Scuola, Azzolina: «Sopra il metro di distanza niente mascherine». E apre a norme diverse regione per regione
La ministra dell’Istruzione Lucia Azzolina ha sciolto i dubbi delle ultime ore. La linea condivisa tra ministero e Comitato tecnico scientifico è quella di rendere obbligatoria la mascherina a scuola solo nelle situazioni di movimento e quando viene a mancare il metro di distanza minimo. Non ci sarebbe dunque l’intenzione, come era parso ieri prima della riunione del Cts, di farla tenere a prescindere durante la permanenza in classe. Se le aule garantiscono il minimo distanziamento fisico, giù le mascherine anti-Coronavirus durante le lezioni.
D’altronde lo aveva detto lo stesso Agostino Miozzo, coordinatore del Comitato, qualche ora fa: le mascherine «non sono maschere di ferro». E che il Cts fosse diventato particolarmente flessibile lo si era intuito già nella svolta del 14 agosto, quando è stato dato il via libera al rientro in classe anche senza distanziamento fisico.
Entrambi le parti comunque lo ribadiscono: sono misure temporanee da adottare fino a che non si arriverà al 100% del distanziamento – obiettivo sul quale il ministero continua a lavorare. Nel frattempo, bisognerà sperare che il metro sia sufficiente contro il contagio (per molti non lo è) e che gli studenti siano pratici a calcolare le distanze in movimento.
La questione delle Regioni
Un documento definitivo comunque ancora non c’è. Il Comitato si è riservato di mettere le decisioni nero su bianco dopo la seconda riunione, prevista per il 31 agosto, che sarà legata all’andamento dei contagi in Italia a ridosso di settembre. Intanto, dalla Regioni si sono alzati i primi fiati di contestazione. Già alterati per il mancato invito alla riunione di ieri sera, 19 agosto – incentrata sui criteri di priorità dell’invio dei banchi tra i vari territori – oggi alcune giunte hanno battuto i pugni contro le mascherine a scuola.
A tal proposito, Azzolina parrebbe non aver mai chiuso alla possibilità di una differenziazione regionale dei provvedimenti. Fonti del ministero confermano che più di una volta la ministra abbia chiesto al Comitato tecnico scientifico di provare a gestire le riaperture a seconda delle varie situazioni territoriali. Attualmente, però, l’andamento dell’epidemia è allo stesso tempo omogenea e imprevedibile in tutta Italia. Per questo, il Cts rimane ancora sulla posizione di una gestione nazionale del rientro, nonostante gli esperti non escludano che le cose possano in futuro cambiare.

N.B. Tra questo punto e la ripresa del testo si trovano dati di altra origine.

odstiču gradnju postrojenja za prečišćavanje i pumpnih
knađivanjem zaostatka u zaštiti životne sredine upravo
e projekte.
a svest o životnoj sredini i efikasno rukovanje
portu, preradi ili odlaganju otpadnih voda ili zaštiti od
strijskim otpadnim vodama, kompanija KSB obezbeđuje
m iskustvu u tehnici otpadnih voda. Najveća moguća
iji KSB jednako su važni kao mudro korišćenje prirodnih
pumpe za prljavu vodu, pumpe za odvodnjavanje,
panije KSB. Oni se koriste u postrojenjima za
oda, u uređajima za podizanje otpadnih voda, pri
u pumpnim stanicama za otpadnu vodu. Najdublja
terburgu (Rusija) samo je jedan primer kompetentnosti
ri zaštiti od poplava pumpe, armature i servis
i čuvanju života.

A confermare l’apertura del Comitato a riguardo è anche Anna Maria Santoro, sindacalista di Flc Cgil, che ha presenziato alla riunione di ieri con il commissario Domenico Arcuri e la ministra, e che in questo periodo ha preso parte a tutti gli incontri con il Cts. «Miozzo ha detto testualmente di non escludere che ci potranno essere differenziazioni in futuro, per non infliggere sofferenze a Regioni con basso indice di contagio», ha dichiarato a Open. Al momento, però, la linea resta quella nazionale. Almeno fino alla riunione del 31.
Tra le Regioni che hanno fatto le prime polemiche c’è stato il Veneto. Per bocca di Elena Donazzan (Fratelli d’Italia) la Regione ha parlato di «tortura di mascherine durante le lezioni», che «rischia di peggiorare la salute degli stessi studenti». Certo, il Veneto non eccelle per numeri di casi positivi, ma possiede il vantaggio di strutture più adeguate alla gestione della distanza di sicurezza. Basti pensare che, in percentuale con la popolazione, sono stati richiesti solo il 15% di nuovi banchi singoli – contro il 69% della Sicilia e il 61% della Campania. Ed è altamente probabile che molti degli ordini al Sud siano stati fatti per compensare una mancanza storica di attrezzature.